What we know is that the amount of unrepatriated foreign earnings is growing substantially. The non-partisan Congressional Research Service in a report last year said it had increased to $639 billion in 2002 from $403 billion in 1999....

If you look into the issue on companies balance sheets

What you'll find is something like this from Pfizer.

"As of December 31, 2003, we have not made a U.S. tax provision on approximately $38 billion of unremitted earnings of our international subsidiaries. These earnings are expected, for the most part, to be reinvested overseas. It is not practical to compute the estimated deferred tax
liability on these earnings."

Pfizer says it added 15,000 U.S. workers through its recent purchase of Pharmacia. Still, only 37% of its work force is in the U.S.

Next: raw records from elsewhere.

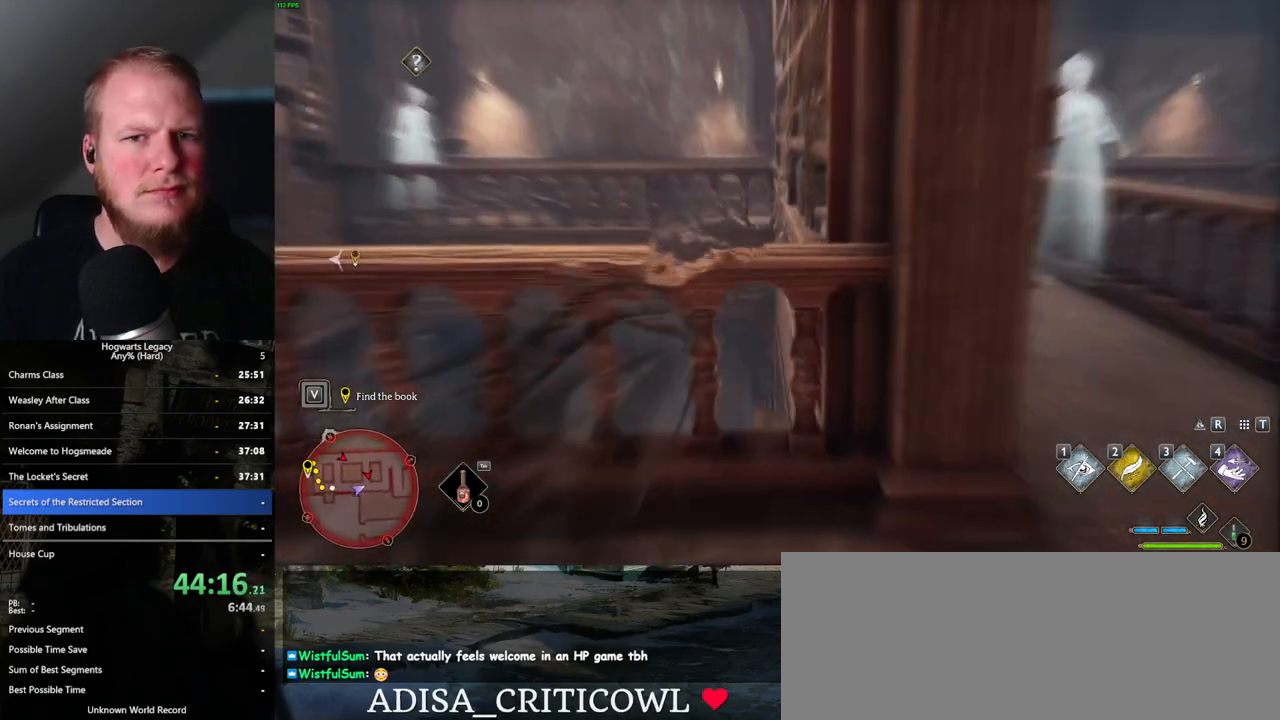
{"keys": ["a", "w"], "mouse": ["mb5"], "events": [[17, "a", "down"], [17, "d", "up"], [283, "mouse_mb5", "down"]]}
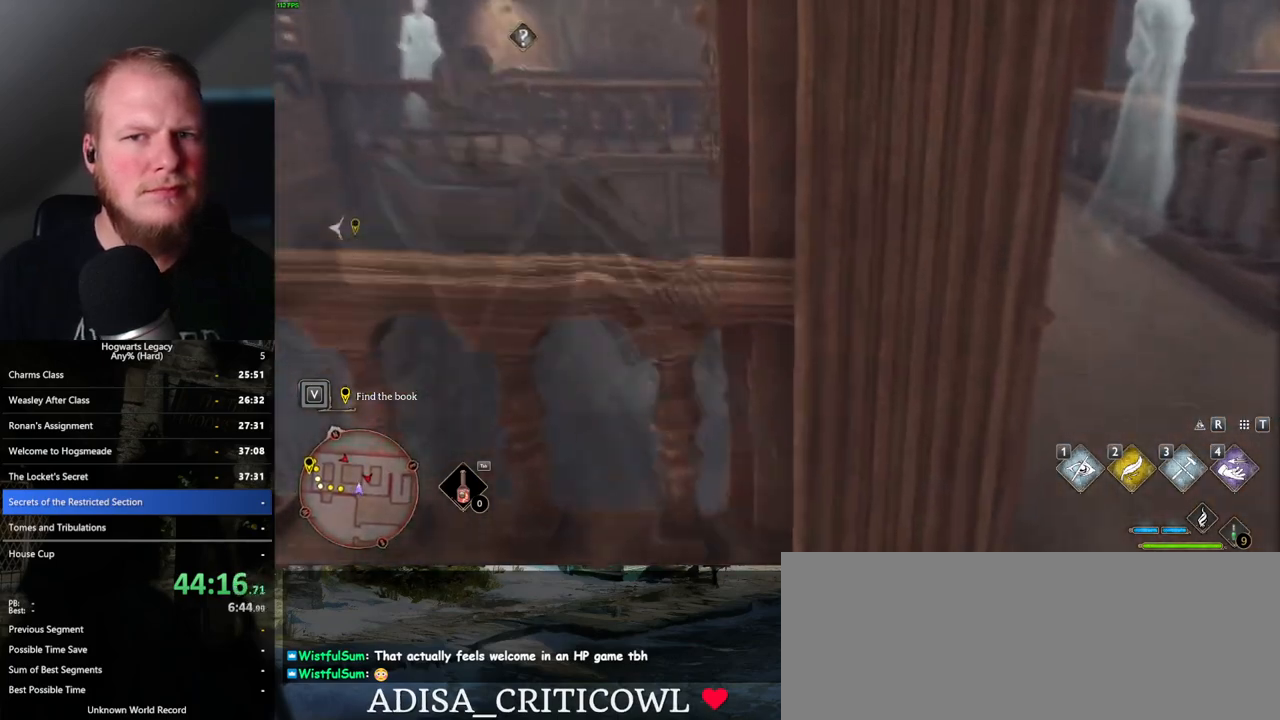
{"keys": ["w"], "mouse": ["mb5"], "events": [[50, "mouse_mb5", "up"], [467, "mouse_mb5", "down"], [500, "a", "up"]]}
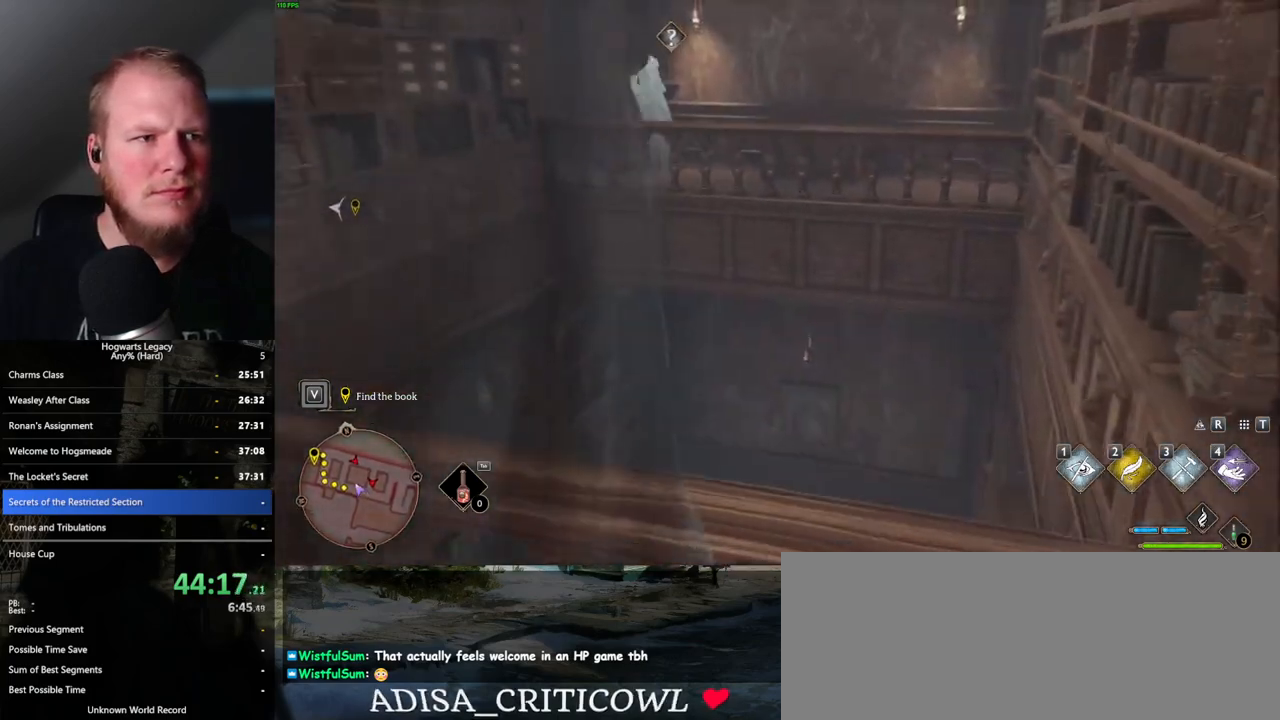
{"keys": ["d", "w"], "mouse": [], "events": [[50, "d", "down"], [133, "mouse_mb5", "up"]]}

Note that the $38 billion total of unremitted earnings is cumulative over the years. In 2002, Pfizer had $29 billion, so the increase was $9 billion in the past year, helping the company substantially shave its tax bill.

According to the article, this is how the tax code has been set up since the early 1900s, when the ability to move capital and goods so freely was never considered.

And, being the Journal, they, of course, are not advocating fixing the problem by closing this loophole. Nope, they claim that we need to allow our firms this tax break so they can stay competitive with lower taxed nations. Lest our firms simply move off shore. This argument seems falacious to me. There are lots of reasons that companies decide to stay in the US. Better workers, tradidition, infrastructure, rule of law, you name it, we've got it.